Yesterday Verizon sold two group of securities backed by mobile payment plans: a US$1bn two-year deal and a US$500m five-year issue. They were enlarged from their original offered sizes of US$600m and US$300m, respectively. Joining the wireless carrier was Regional Management, which cleared a US$265m consumer loan trade.

In addition to the asset-backed sector, ESG activity emerged in the CMBS market. Hudson Pacific is seeking to raise US$475m with a green bond to refinance a group of office properties on the West Coast.

As for the RMBS arena, primary activity remains steady. On Tuesday, Rithm and Annaly priced their latest residential offerings, which raised over US$500m, bringing the week's issuance so far to US$1.3bn.

LATAM

IRSA, Argentina's largest real estate firm, raised US$300m yesterday with an 8% 10-year senior unsecured bond.
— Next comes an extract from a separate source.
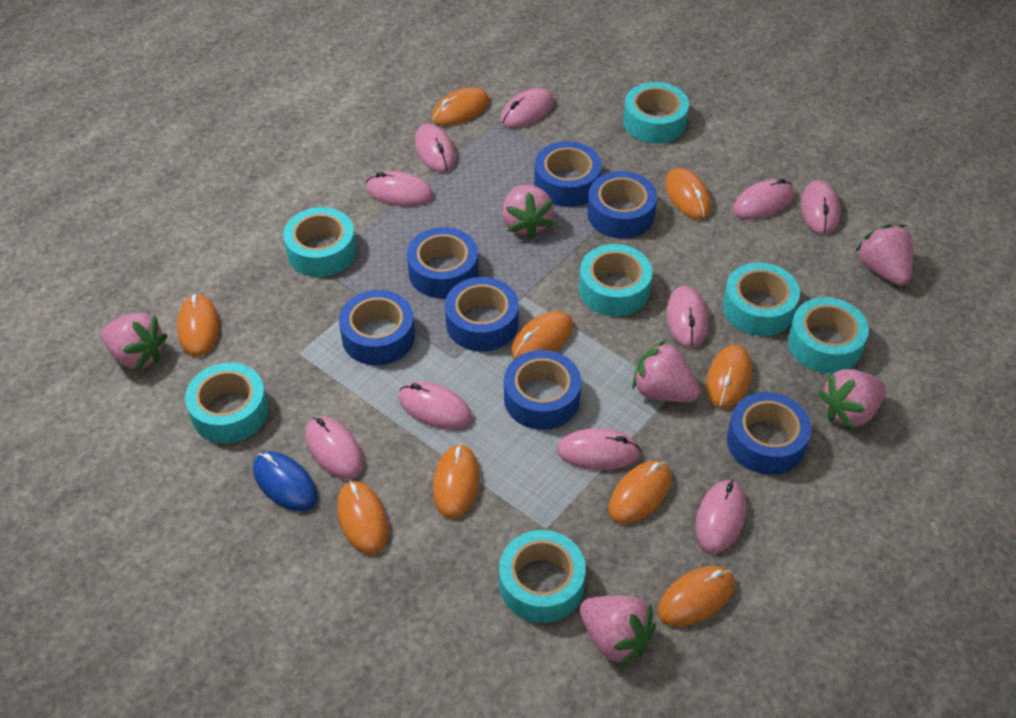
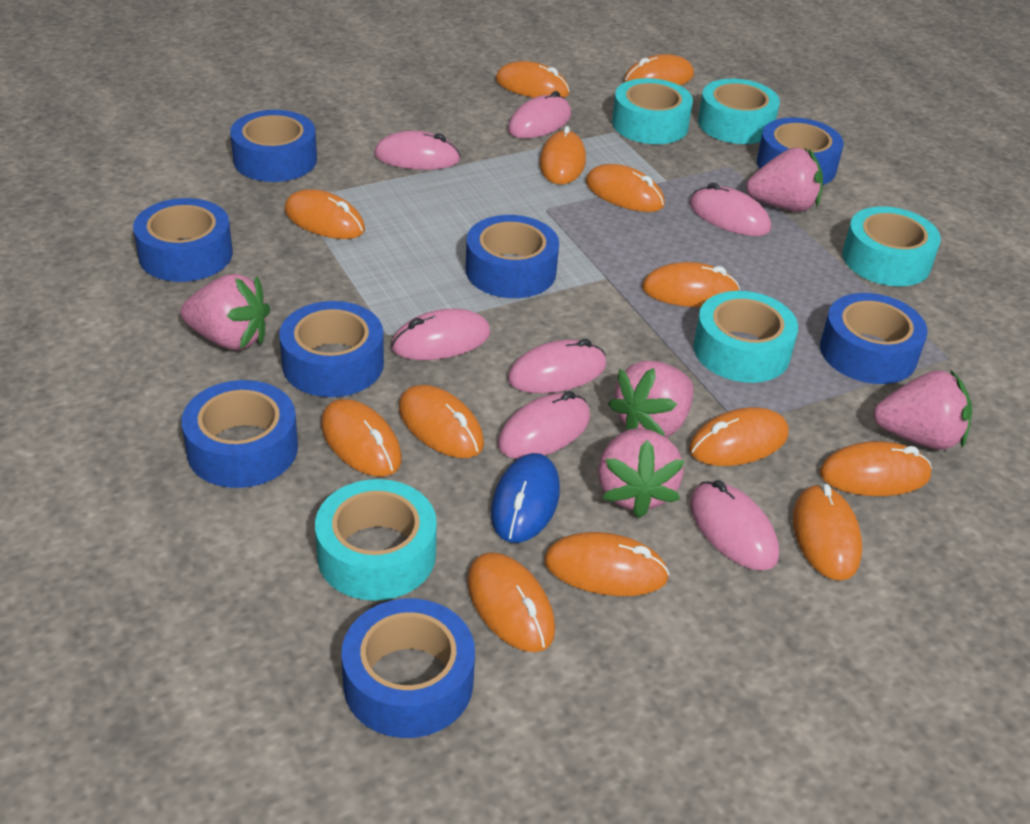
blue tape: [339,290,415,365] [407,227,479,298] [445,277,519,351] [504,350,581,430] [534,141,602,207] [587,171,657,239] [727,392,811,475] = 7 -> [133,198,233,282] [181,380,298,488] [230,110,317,182] [279,301,384,397] [341,599,475,738] [466,215,559,298] [757,117,844,185] [820,293,928,384] = 8
orange mouse: [177,294,219,356] [337,481,388,555] [432,87,489,126] [433,444,479,519] [511,311,574,359] [608,461,671,524] [658,566,735,627] [665,168,711,219] [706,345,752,408] = 9 -> [285,189,365,239] [321,399,402,477] [399,385,484,458] [467,552,555,652] [495,61,570,98] [539,126,586,184] [544,532,670,596] [586,164,665,212] [624,54,694,85] [642,262,740,307] [689,407,789,466] [793,484,862,581] [820,441,932,496] = 13
pink mouse: [306,417,364,479] [366,171,434,207] [399,382,472,430] [415,124,456,173] [500,88,554,128] [557,428,641,470] [666,286,708,348] [695,480,746,554] [733,178,794,219] [801,180,840,235] = 10 -> [374,131,461,170] [391,309,491,360] [498,391,590,459] [507,339,606,393] [508,91,571,139] [690,183,771,236] [690,480,779,571] = 7
pink strawberry: [102,313,167,371] [502,185,554,239] [580,595,656,667] [632,340,700,402] [819,369,886,430] [855,224,913,285] = 6 -> [180,274,270,350] [598,428,685,518] [608,361,694,437] [746,147,823,212] [873,369,972,450] = 5
turquoise tape: [185,363,269,443] [283,207,356,277] [499,530,586,623] [579,244,652,316] [623,82,689,144] [723,262,800,336] [788,297,869,373] = 7 -> [315,479,437,601] [612,78,693,144] [693,291,798,383] [698,79,780,144] [842,206,941,286] = 5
The bond priced at a yield of 8.5%. BCP Securities, Citigroup, Latin Securities, Santander and Balanz Capital were the joint bookrunners.

EQUITIES

StandardAero led a big night for sponsor exits by pricing an upsized US$1bn first-time follow-on that returned profits to key backers Carlyle and Singaporean sovereign wealth fund GIC.

After two days of marketing, joint bookrunners JP Morgan and Morgan Stanley priced 36m shares in the aircraft maintenance services firm at US$28 or a 4.5% file-to-offer discount versus Friday’s close of US$29.32.

The syndicate found enough excess demand to justify a 20% upsize from 30m shares at launch.

The offering also priced comfortably above the US$24 mark at which StandardAero went public via a US$1.44bn NYSE IPO priced in October last year.

The selling shareholders have agreed not to sell more shares for 90 days, helping to smooth the transition to a wider free float.

GFL Environmental returned with an upsized US$900m secondary block sale to facilitate another sell-down by its sponsor backers.

RBC Capital Markets reoffered its purchase of 18.9m shares of the NYSE/TSX-listed Canadian waste management firm at US$47.65, the bottom of the US$47.65-$48.62 marketing range and a 2% discount to Tuesday’s NYSE closing price (also US$48.62).

The offering enabled GFL backers Ontario Teachers’ Pension Plan Board, Singapore’s GIC, Poole Private Capital and HPS Investment Partners to reduce their stake.

Flush with US$3.75bn of net proceeds from the recent partial sale of its environmental services business to Apollo Global Management and long-time backer BC Partners, GFL bought back 7.1m shares in the offering to ease digestion.

Separately, GFL directly bought back US$800m worth of stock from BC, which did not participate in the secondary offering.

Elsewhere, Hong Kong and Nasdaq-listed Qifu Technologies raised US$600m from the sale of a five-year convertible bond, using part of the proceeds to buy back US$230m of stock.

Medical device specialist Humacyte secured US$50m from an overnight stock sale to help fund the commercial launch of its newly approved surgical implant.